◆ **Cosa farai**:
1/ Secondo il testo sul prefetto Mori, in quale città Mori conobbe Angelina Salvi?
2/ Nel testo sul prefetto Mori, ricopia il tratto da "Dopo alterne vicende, durante" fino a "provincia di Trapani.", sostituendo "caffè" con "circolo".
═════ Estratto della pagina
Il Prefetto Mori. Fascismo e Mafia a confronto


 Vostra Eccellenza ha carta bianca, l'autorità dello Stato deve essere assolutamente, ripeto assolutamente, ristabilita in Sicilia. Se le leggi attualmente in vigore la ostacoleranno, non costituirà problema, noi faremo nuove leggi”. Con questo telegramma, il duce d’Italia, Benito Mussolini, dava la propria benedizione al nuovo prefetto di Palermo, Cesare Mori. E’ l’ottobre del 1925, e l’ex prefetto di Trapani arriva nel capoluogo siciliano, con poteri estesi a tutta la regione con un fine ben preciso: stroncare la mafia.
Classe 1872, Mori, riconosciuto dai propri genitori naturali solo all’età di nove anni, dopo il matrimonio di essi, ed educato presso l’Accademia Militare di Torino, aveva mostrato nel quarto di secolo precedente quel piglio inflessibile e ligio al dovere, tale da renderlo la persona più adatta a tale incarico, non solo per le competenze – l’aspetto cui si guarda nel mondo di oggi – ma anche per la capacità concreta di riscontrare un risultato positivo. Le sue qualità di solido e ferreo attaccamento ai valori, era già emersa quando aveva presentato le proprie dimissioni dall’esercito a causa del rifiuto di concedergli il permesso delle nozze con l’amata Angelina Salvi, compagna di una vita, conosciuta a Taranto nel 1895.
Dopo alterne vicende, durante la crisi di fine secolo, si rivelò energico controllore di anarchici e repubblicani, ottenendo sei encomi e due gratifiche. Coraggioso uomo d’azione ma anche prolisso scrittore di rapporti e di relazioni, pronto a esporsi in prima persona nelle situazioni difficili, attento alla psicologia popolare e dotato di una certa dose di arrogante incoscienza, si fece notare per i modi energici, ai limiti dell’illegalità, adoperati nella repressione delle manifestazioni politiche. A seguito di una perquisizione illegittima in un caffè frequentato da repubblicani, nel dicembre 1902, fu costretto al trasferimento. A sua richiesta fu mandato in Sicilia e il 5 marzo 1903 si stabilì a Castelvetrano, in provincia di Trapani.
══════════
═════ Dati da analizzare
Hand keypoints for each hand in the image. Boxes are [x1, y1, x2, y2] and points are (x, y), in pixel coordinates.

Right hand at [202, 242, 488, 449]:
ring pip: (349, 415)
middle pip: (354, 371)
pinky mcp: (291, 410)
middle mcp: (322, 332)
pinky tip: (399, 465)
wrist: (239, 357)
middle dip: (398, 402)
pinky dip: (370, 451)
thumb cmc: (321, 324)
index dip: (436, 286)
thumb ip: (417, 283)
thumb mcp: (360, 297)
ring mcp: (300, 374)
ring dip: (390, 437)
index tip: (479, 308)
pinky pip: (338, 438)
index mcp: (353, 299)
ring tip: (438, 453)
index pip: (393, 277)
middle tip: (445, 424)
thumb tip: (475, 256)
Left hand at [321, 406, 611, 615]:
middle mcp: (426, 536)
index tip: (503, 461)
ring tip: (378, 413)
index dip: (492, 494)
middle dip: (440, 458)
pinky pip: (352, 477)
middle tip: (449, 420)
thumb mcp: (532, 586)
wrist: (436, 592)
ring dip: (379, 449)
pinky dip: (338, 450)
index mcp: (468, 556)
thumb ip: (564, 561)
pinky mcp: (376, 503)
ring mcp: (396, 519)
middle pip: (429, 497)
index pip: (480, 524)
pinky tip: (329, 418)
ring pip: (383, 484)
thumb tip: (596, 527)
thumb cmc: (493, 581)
══════════
◆ **Le soluzioni**:
1/ A Taranto, nel 1895.

2/
Dopo alterne vicende, durante la crisi di fine secolo, si rivelò energico controllore di anarchici e repubblicani, ottenendo sei encomi e due gratifiche. Coraggioso uomo d’azione ma anche prolisso scrittore di rapporti e di relazioni, pronto a esporsi in prima persona nelle situazioni difficili, attento alla psicologia popolare e dotato di una certa dose di arrogante incoscienza, si fece notare per i modi energici, ai limiti dell’illegalità, adoperati nella repressione delle manifestazioni politiche. A seguito di una perquisizione illegittima in un circolo frequentato da repubblicani, nel dicembre 1902, fu costretto al trasferimento. A sua richiesta fu mandato in Sicilia e il 5 marzo 1903 si stabilì a Castelvetrano, in provincia di Trapani.